_WHAT THIS TASK INVOLVES_:
Return each line below holding the string "source".

____ DATA SUPPLIED

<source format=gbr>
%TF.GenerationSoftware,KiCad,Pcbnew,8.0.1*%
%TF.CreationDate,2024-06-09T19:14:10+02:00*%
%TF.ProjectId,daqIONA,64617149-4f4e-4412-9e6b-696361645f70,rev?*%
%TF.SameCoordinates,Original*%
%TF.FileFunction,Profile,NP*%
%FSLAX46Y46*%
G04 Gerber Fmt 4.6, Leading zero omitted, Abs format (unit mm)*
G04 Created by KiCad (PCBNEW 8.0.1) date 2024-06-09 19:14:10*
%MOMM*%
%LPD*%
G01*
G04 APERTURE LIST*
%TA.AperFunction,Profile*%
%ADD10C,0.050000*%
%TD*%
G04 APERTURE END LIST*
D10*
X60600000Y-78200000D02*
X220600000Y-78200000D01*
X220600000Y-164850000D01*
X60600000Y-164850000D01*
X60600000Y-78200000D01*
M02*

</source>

________
____ DATA SUPPLIED

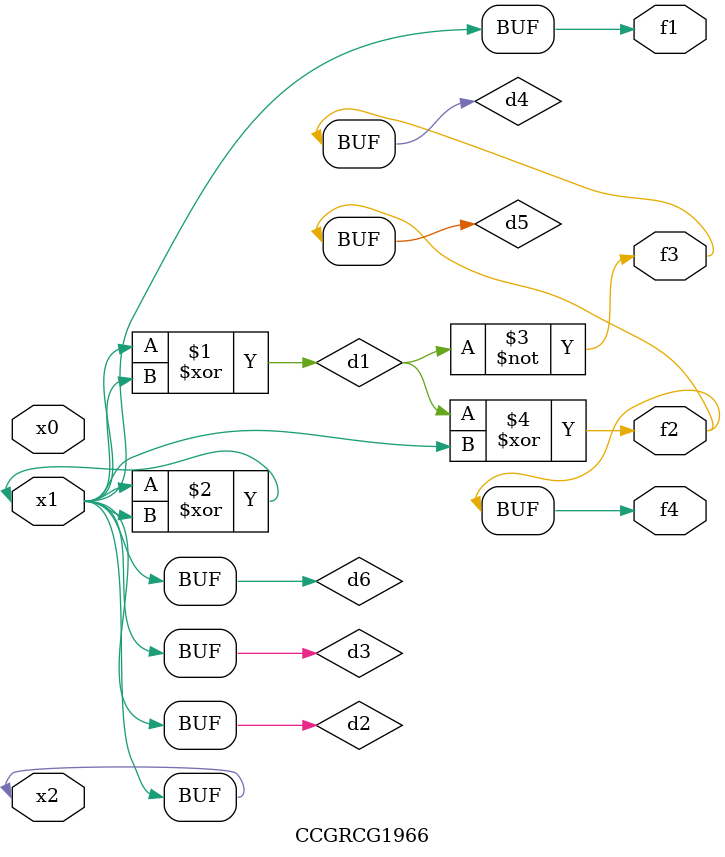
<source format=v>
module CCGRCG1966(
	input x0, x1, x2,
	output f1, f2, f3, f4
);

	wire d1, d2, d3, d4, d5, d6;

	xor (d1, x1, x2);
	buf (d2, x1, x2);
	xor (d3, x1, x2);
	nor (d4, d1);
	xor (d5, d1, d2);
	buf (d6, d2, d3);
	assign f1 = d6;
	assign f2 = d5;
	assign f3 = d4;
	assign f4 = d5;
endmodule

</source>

________

_TASK RESULT_:
<source format=gbr>
</source>
<source format=v>
</source>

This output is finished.